# PROVIDED RECORDS
-----
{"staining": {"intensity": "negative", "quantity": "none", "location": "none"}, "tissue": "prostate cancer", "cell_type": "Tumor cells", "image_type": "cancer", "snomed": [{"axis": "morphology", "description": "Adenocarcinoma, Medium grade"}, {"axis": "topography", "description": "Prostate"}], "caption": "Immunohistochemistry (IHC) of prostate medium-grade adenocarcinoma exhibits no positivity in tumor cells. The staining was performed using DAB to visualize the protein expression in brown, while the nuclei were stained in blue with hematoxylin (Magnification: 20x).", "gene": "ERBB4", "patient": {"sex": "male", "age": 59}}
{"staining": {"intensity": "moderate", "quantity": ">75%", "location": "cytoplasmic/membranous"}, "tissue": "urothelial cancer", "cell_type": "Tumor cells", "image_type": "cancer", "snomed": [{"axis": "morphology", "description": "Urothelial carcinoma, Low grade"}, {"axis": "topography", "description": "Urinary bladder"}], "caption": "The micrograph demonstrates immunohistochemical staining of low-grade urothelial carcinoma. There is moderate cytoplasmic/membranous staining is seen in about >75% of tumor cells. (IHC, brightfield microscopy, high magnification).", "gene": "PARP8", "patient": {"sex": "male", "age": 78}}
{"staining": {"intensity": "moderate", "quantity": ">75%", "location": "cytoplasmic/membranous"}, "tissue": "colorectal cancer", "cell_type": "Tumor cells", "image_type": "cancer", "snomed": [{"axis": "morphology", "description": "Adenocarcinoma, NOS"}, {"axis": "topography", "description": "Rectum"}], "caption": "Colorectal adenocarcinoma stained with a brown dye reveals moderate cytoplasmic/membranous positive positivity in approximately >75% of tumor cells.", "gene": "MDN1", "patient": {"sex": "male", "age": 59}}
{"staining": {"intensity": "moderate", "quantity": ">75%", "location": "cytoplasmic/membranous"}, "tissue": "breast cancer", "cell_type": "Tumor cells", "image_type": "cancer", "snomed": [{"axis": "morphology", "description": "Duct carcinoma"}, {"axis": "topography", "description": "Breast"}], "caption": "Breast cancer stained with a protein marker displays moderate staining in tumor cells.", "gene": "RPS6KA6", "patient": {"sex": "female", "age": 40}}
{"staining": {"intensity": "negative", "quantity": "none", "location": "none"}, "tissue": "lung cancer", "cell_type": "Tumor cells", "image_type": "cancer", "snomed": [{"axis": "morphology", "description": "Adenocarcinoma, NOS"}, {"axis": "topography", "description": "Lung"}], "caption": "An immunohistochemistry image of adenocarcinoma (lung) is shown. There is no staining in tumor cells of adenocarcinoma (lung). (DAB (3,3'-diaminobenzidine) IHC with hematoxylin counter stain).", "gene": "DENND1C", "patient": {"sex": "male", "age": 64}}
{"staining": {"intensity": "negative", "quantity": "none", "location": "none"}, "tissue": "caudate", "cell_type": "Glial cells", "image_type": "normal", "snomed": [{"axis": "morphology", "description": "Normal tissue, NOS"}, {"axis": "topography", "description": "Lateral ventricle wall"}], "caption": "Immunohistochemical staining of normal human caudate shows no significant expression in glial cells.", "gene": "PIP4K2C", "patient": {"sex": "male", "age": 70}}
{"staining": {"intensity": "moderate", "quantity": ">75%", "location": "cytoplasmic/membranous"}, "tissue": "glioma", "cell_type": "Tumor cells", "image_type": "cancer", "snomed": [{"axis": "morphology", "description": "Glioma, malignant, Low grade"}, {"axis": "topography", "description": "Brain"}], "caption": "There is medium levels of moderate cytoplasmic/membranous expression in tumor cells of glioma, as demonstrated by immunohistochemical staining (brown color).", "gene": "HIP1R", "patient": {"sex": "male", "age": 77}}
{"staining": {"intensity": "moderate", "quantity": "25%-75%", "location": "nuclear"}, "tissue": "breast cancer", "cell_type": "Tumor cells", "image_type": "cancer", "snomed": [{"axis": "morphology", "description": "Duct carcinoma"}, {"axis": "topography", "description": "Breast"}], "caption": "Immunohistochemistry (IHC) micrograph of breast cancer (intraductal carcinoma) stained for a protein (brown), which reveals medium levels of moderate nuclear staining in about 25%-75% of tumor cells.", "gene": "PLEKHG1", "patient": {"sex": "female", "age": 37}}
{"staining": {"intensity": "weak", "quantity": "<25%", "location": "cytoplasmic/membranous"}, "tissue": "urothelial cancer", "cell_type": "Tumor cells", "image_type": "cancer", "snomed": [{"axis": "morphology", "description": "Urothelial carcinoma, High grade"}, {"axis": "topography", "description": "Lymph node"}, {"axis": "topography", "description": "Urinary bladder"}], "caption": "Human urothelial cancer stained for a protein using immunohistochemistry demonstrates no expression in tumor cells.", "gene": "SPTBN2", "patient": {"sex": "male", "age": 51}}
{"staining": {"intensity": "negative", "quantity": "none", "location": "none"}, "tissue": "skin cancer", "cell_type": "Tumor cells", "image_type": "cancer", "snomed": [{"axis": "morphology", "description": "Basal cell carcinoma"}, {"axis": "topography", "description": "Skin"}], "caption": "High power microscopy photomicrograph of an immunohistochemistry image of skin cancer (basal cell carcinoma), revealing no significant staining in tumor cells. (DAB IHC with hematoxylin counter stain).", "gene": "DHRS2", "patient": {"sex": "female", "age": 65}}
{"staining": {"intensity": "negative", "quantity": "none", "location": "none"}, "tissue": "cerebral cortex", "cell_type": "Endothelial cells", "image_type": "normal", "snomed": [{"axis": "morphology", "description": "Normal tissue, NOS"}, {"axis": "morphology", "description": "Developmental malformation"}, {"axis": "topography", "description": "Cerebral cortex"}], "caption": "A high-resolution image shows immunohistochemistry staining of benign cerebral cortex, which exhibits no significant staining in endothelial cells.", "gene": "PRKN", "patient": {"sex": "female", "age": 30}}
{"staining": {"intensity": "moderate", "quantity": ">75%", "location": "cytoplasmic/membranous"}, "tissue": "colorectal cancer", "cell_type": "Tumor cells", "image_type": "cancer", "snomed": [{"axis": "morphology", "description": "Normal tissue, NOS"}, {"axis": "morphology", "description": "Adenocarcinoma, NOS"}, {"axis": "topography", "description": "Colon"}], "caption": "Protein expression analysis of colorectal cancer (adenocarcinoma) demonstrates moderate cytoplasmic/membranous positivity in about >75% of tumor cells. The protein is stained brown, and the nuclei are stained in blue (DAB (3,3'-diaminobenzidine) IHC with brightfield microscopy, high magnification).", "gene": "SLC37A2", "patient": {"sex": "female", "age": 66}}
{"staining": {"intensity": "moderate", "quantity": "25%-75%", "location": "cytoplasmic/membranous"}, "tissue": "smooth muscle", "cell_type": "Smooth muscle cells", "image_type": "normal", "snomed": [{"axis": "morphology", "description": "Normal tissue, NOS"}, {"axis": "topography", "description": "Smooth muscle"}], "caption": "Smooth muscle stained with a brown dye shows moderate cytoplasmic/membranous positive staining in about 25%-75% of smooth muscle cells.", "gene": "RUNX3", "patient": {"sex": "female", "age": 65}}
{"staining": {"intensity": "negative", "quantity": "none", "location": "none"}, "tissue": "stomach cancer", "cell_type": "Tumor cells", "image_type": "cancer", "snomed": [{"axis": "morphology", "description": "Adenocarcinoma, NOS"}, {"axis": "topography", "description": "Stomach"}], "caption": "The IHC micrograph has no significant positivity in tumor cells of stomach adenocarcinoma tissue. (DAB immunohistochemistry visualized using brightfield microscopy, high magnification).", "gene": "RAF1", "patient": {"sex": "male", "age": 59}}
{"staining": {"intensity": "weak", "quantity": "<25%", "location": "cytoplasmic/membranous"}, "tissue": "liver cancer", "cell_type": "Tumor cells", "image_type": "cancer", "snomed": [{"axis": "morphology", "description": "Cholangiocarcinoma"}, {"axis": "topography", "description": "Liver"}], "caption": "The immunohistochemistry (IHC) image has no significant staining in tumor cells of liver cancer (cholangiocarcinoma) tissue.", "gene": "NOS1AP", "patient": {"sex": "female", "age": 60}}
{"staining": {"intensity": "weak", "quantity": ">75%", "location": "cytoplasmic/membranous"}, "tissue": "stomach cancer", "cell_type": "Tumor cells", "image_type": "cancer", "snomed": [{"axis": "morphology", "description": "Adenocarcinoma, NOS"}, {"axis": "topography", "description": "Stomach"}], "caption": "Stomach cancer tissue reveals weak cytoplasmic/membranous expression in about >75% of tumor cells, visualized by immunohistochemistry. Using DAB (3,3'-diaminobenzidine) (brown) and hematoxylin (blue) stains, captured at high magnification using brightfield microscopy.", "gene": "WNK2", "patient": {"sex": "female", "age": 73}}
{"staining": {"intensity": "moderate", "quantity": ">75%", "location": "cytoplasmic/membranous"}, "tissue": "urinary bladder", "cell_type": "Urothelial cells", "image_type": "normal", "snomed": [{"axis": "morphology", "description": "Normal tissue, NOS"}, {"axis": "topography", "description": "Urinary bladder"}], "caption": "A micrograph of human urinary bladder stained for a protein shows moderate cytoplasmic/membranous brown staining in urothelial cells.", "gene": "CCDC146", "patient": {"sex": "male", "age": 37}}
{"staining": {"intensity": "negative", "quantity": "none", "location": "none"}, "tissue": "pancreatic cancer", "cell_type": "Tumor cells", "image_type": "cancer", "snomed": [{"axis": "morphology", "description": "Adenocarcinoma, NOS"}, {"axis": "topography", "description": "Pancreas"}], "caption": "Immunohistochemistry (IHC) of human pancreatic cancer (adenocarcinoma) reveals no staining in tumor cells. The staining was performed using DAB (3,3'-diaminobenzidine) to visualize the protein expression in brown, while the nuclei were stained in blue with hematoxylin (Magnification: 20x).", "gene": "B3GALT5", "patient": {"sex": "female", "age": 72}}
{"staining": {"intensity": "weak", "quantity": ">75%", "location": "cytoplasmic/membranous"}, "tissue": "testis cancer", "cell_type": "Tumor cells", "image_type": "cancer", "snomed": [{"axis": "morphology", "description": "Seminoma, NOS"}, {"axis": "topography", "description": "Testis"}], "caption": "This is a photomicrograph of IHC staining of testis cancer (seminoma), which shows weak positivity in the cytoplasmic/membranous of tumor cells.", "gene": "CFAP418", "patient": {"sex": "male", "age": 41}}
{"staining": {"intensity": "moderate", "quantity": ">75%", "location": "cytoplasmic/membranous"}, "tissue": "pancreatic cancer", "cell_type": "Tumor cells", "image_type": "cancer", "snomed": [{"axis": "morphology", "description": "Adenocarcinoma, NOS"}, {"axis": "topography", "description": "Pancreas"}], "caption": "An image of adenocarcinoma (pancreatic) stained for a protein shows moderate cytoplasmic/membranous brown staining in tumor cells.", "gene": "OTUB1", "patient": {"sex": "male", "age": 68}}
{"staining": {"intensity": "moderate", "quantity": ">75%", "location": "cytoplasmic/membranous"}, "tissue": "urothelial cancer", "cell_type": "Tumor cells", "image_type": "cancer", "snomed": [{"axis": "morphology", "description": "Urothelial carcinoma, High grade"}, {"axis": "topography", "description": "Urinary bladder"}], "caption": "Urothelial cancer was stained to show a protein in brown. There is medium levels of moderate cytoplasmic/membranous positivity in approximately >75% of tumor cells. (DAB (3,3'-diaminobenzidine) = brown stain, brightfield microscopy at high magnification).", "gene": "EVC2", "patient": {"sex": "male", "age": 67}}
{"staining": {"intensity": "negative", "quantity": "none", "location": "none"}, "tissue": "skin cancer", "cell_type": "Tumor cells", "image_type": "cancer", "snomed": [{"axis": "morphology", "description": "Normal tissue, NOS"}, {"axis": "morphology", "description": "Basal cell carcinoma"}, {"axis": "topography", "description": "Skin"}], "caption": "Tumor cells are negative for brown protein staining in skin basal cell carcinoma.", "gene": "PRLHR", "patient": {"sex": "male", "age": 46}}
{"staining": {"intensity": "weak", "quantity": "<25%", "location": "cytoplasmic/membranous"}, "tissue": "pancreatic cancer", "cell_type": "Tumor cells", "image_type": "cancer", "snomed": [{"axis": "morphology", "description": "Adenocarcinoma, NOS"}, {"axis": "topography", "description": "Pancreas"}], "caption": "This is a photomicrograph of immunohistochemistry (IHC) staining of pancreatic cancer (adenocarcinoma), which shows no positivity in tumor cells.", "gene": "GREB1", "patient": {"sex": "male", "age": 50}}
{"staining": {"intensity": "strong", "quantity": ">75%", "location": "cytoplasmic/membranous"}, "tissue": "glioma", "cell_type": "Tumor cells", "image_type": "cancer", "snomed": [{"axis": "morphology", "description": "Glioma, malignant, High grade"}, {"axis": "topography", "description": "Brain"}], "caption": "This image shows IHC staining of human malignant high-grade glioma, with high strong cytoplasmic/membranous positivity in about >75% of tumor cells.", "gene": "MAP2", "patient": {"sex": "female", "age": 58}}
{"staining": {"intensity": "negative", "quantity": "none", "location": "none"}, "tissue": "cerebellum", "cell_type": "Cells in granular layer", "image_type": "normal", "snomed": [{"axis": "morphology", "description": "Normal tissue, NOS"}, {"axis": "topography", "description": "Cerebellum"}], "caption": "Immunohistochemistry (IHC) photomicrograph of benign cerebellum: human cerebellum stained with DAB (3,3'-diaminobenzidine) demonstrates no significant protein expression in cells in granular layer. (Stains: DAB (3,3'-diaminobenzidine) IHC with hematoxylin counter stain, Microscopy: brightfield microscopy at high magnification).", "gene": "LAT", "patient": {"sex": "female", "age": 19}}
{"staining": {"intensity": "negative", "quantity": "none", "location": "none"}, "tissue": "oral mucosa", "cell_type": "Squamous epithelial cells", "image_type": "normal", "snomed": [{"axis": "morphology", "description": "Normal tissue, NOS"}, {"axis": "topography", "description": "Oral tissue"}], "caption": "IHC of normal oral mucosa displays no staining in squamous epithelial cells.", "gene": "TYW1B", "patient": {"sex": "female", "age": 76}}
-----
# WHAT TO PRODUCE
Nothing but the lines from the first line of the listing above through the line holding "micrograph demonstrates immunohistochemical" should be reproduced, and each must match exactly.

# SOLUTION
{"staining": {"intensity": "negative", "quantity": "none", "location": "none"}, "tissue": "prostate cancer", "cell_type": "Tumor cells", "image_type": "cancer", "snomed": [{"axis": "morphology", "description": "Adenocarcinoma, Medium grade"}, {"axis": "topography", "description": "Prostate"}], "caption": "Immunohistochemistry (IHC) of prostate medium-grade adenocarcinoma exhibits no positivity in tumor cells. The staining was performed using DAB to visualize the protein expression in brown, while the nuclei were stained in blue with hematoxylin (Magnification: 20x).", "gene": "ERBB4", "patient": {"sex": "male", "age": 59}}
{"staining": {"intensity": "moderate", "quantity": ">75%", "location": "cytoplasmic/membranous"}, "tissue": "urothelial cancer", "cell_type": "Tumor cells", "image_type": "cancer", "snomed": [{"axis": "morphology", "description": "Urothelial carcinoma, Low grade"}, {"axis": "topography", "description": "Urinary bladder"}], "caption": "The micrograph demonstrates immunohistochemical staining of low-grade urothelial carcinoma. There is moderate cytoplasmic/membranous staining is seen in about >75% of tumor cells. (IHC, brightfield microscopy, high magnification).", "gene": "PARP8", "patient": {"sex": "male", "age": 78}}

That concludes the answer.